Neonato soffocato a Villa San Giovanni: Ergastolo per la nonna

La donna è ritenuta responsabile dell’uccisione del piccolo partorito dalla figlia tredicenne. La ricostruzione degli investigatori e la decisione dei giudici di Reggio Calabria
neonato trovato morto in uno zaino a Villa San Giovanni

La Corte d’Assise di Reggio Calabria ha condannato all’ergastolo Anna Maria Panzera, ritenuta responsabile della morte del neonato trovato senza vita il 26 maggio 2024 all’interno di uno zainetto abbandonato tra gli scogli del lungomare di Villa San Giovanni, a pochi passi dagli imbarcaderi dei traghetti.
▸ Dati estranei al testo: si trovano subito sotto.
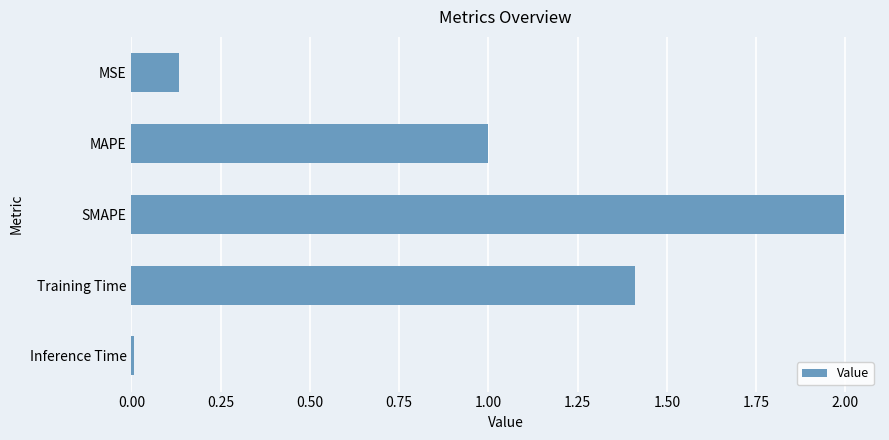

What is the greatest value displayed?

2.0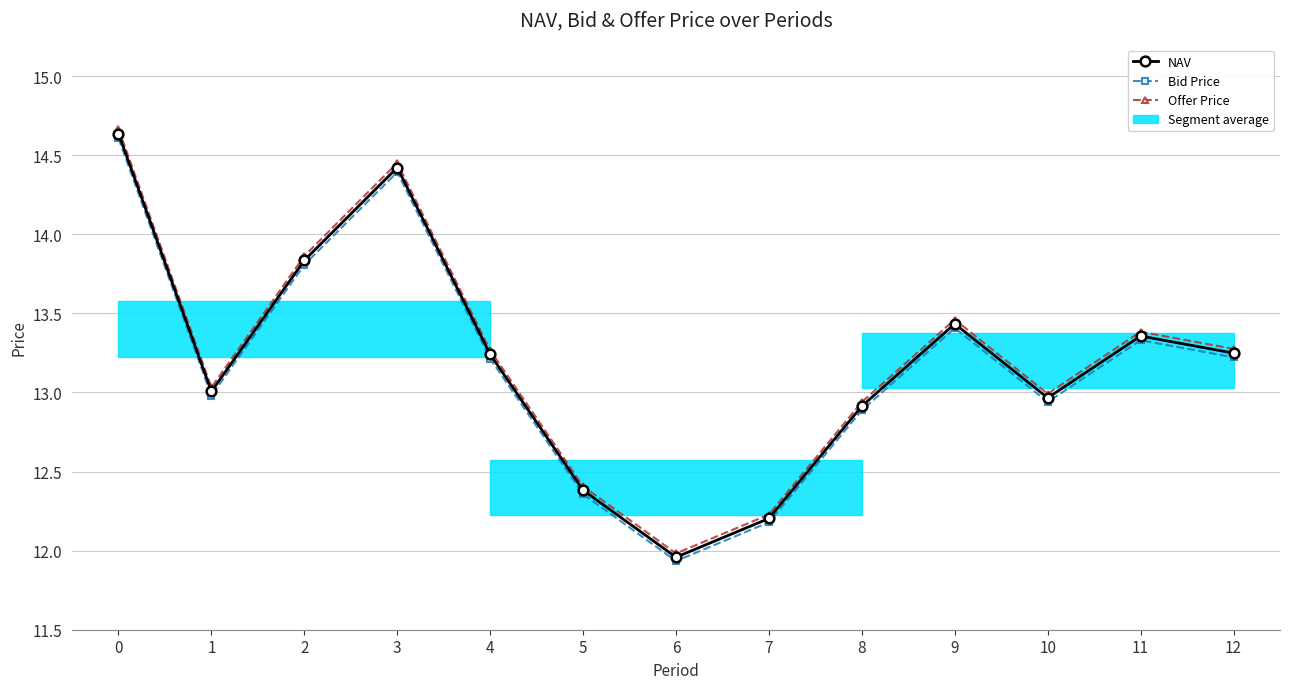

At which label is NAV closest to 13?

1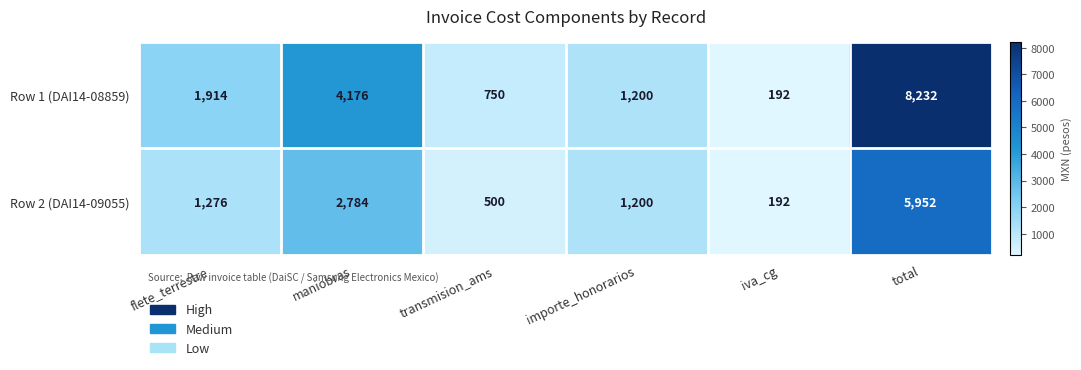

Reading left to right, list all the values displayed in this chart.

Row 1 (DAI14-08859): flete_terrestre=1914	maniobras=4176	transmision_ams=750	importe_honorarios=1200	iva_cg=192	total=8232
Row 2 (DAI14-09055): flete_terrestre=1276	maniobras=2784	transmision_ams=500	importe_honorarios=1200	iva_cg=192	total=5952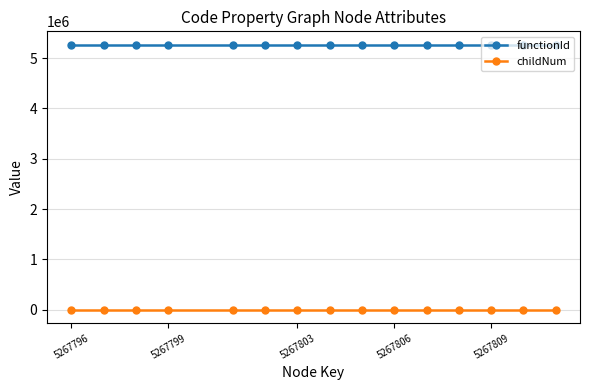

What is the greatest value displayed?

5267795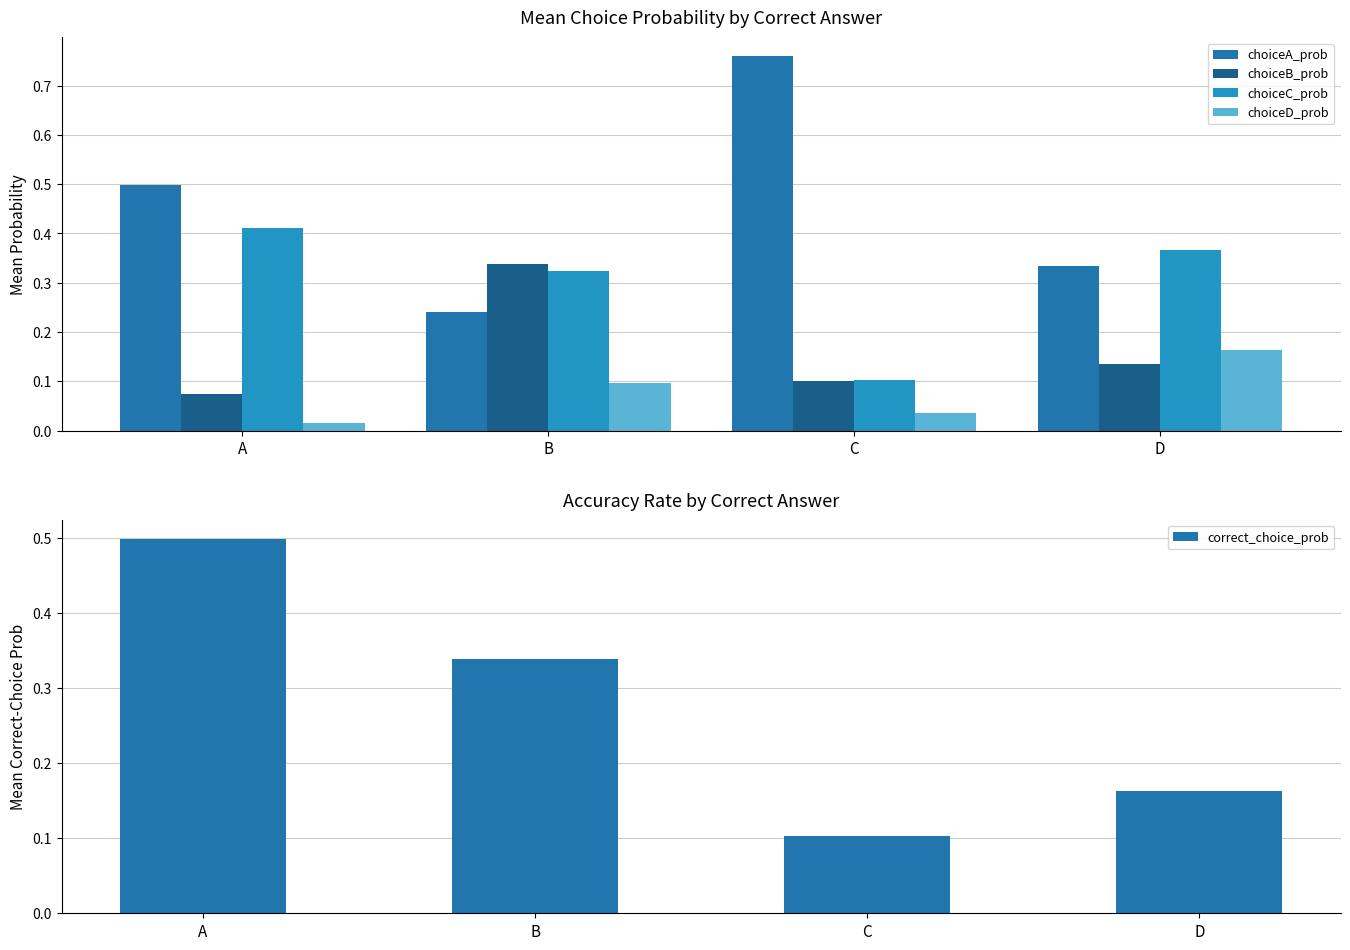

How many correct_choice_prob values are between 0 and 1?

4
La notizia è stata riportata da IlReggino.

La sentenza, emessa nella serata di ieri e presieduta dalla giudice Tommasina Cotroneo, accoglie integralmente la richiesta formulata dal pubblico ministero Tommaso Pozzati, titolare delle indagini coordinate anche dal procuratore aggiunto Walter Ignazitto.

Secondo quanto emerso nel corso dell’istruttoria, Panzera — madre della tredicenne affetta da deficit psichico che aveva appena partorito — avrebbe agito subito dopo la nascita del piccolo. La ricostruzione della Squadra Mobile di Reggio Calabria e dei Carabinieri, confermata poi dagli elementi acquisiti in aula, descrive una dinamica drammatica: la donna avrebbe riposto il neonato, venuto alla luce vivo e ancora con il cordone ombelicale attaccato, all’interno di uno zaino, per poi abbandonarlo sulla scogliera adiacente al lungomare.

Fondamentali anche le immagini del sistema di videosorveglianza della zona, che hanno immortalato la donna mentre lasciava lo zainetto tra gli scogli. Gli inquirenti hanno inoltre accertato che la giovane madre, minorenne, sarebbe stata aiutata dalla donna durante il parto, avvenuto in un contesto domestico e privo di assistenza sanitaria.

Le conclusioni degli investigatori, secondo cui il neonato sarebbe stato soffocato subito dopo la nascita, hanno trovato riscontro durante il processo, portando i giudici a riconoscere la responsabilità di Anna Maria Panzera per il reato di infanticidio.

La condanna all’ergastolo chiude una delle vicende più sconvolgenti degli ultimi anni nella provincia reggina, lasciando aperti interrogativi sul contesto familiare e sulle fragilità che hanno preceduto la tragedia.